Charles Stanley said that profits for the six months to September were down on the same period last year. It blamed volatile stock markets in the past two months “in the face of increasingly strong macroeconomic headwinds”. It said that this had dragged down commissions and corporate finance fees at its securities arm.
Group revenue was about the same as in the previous period, thanks to improved turnover in the private client and financial services divisions, which make up the bulk of the business.
But the weakness in the smaller securities arm and rising costs, combined to bring earnings down from the pre-tax profit figure of £7.3m in the six months to September 2010.
However, the company maintained a bullish outlook for the full year, saying: “Whilst it is difficult in these market conditions to see very far ahead, the group continues to see the opportunity for growth year on year.”
A person close to Charles Stanley said the securities division was proving a “drain on resources”. The group was trying to cut costs in the division but aimed to do this without compulsory redundancies. Five people had left the division in the past quarter, including two senior employees, and had not been replaced.
However, he said that there were signs of “green shoots” for the securities business in the second half of the financial year, with the possibility of work on several Aim flotations.
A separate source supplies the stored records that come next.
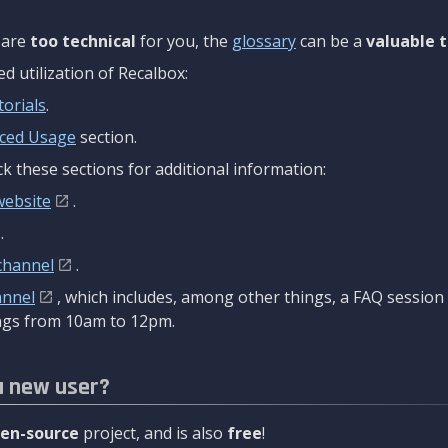
are
too technical
for you, the
glossary
can be a
valuable t
 utilization of Recalbox:
torials
.
ced Usage
section.
k these sections for additional information:
website
.
.
channel
.
annel
, which includes, among other things, a FAQ sessio
gs from 10am to 12pm.
a new user?
en-source
project, and is also
free
!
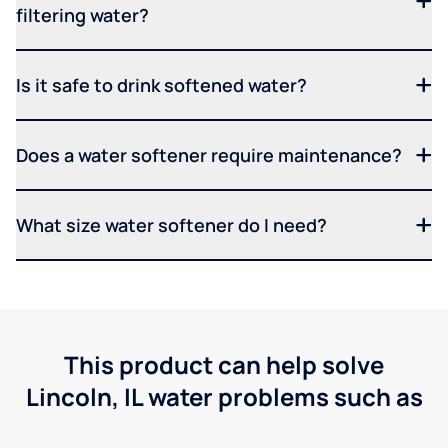
filtering water?
Is it safe to drink softened water?
Does a water softener require maintenance?
What size water softener do I need?
This product can help solve
Lincoln, IL water problems such as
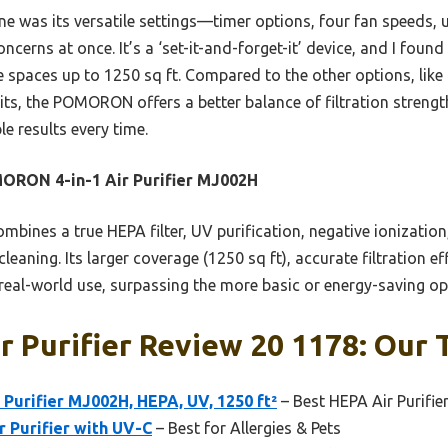
ine was its versatile settings—timer options, four fan speeds
concerns at once. It’s a ‘set-it-and-forget-it’ device, and I found
 spaces up to 1250 sq ft. Compared to the other options, like
ts, the POMORON offers a better balance of filtration strength
le results every time.
ORON 4-in-1 Air Purifier MJ002H
ombines a true HEPA filter, UV purification, negative ionization,
leaning. Its larger coverage (1250 sq ft), accurate filtration e
 real-world use, surpassing the more basic or energy-saving op
ir Purifier Review 20 1178: Our 
urifier MJ002H, HEPA, UV, 1250 ft²
– Best HEPA Air Purifie
r Purifier with UV-C
– Best for Allergies & Pets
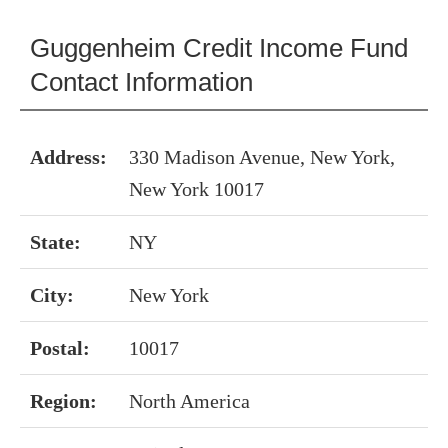
Guggenheim Credit Income Fund
Contact Information
Address:
330 Madison Avenue, New York,
New York 10017
State:
NY
City:
New York
Postal:
10017
Region:
North America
Stuart Duncan, an analyst at Peel Hunt, said that the securities division could be seen as distracting the management from the core private client business but did not expect the company to dispose of it. “These businesses don’t tend to consume that much capital and in good years they make a decent return,” he said.
Meanwhile, fellow stockbroker Numis was more upbeat, saying that its revenues in the same period were up 45 per cent year on year. Its securities business had been helped by involvement in 14 equity issues and increased work on mergers and acquisitions.
Oliver Hemsley, chief executive of Numis, said that the company had reaped the benefits of a restrained approach last year when some rivals went on a hiring spree. “We run a tight ship,” he said. “The big banks doubled or trebled salaries to retain staff . . . I think people realised that that’s not the route to go down.”
Mr Hemsley added that he expected an increase in M&A activity over the next year, saying that there was “certainly money available”.
Shares in Charles Stanley closed down 23p at 245p, while Numis shares rose 1.1 per cent to 90p.